# Goal of the exercise:
All that should be output is the block of lines below from the line with "Gestaltung und Druck" to the line with "Katalog morgen in", both included, exactly as written.

# Dataset:
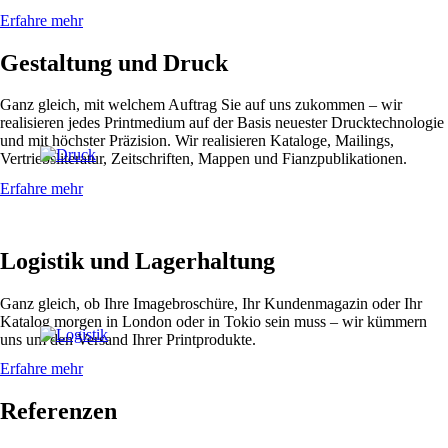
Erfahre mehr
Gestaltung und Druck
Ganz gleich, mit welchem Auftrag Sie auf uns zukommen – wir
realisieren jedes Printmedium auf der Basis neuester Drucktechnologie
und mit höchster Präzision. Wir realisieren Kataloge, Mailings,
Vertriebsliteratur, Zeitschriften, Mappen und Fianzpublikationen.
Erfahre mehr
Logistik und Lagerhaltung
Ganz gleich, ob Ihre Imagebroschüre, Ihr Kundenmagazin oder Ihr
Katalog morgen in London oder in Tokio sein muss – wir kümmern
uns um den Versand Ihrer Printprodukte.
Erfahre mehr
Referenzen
...
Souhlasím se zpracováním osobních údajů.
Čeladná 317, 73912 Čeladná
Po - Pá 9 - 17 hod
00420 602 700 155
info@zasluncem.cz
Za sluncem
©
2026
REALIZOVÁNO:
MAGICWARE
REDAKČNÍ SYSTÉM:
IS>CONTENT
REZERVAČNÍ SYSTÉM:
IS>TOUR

# The answer:
Gestaltung und Druck
Ganz gleich, mit welchem Auftrag Sie auf uns zukommen – wir
realisieren jedes Printmedium auf der Basis neuester Drucktechnologie
und mit höchster Präzision. Wir realisieren Kataloge, Mailings,
Vertriebsliteratur, Zeitschriften, Mappen und Fianzpublikationen.
Erfahre mehr
Logistik und Lagerhaltung
Ganz gleich, ob Ihre Imagebroschüre, Ihr Kundenmagazin oder Ihr
Katalog morgen in London oder in Tokio sein muss – wir kümmern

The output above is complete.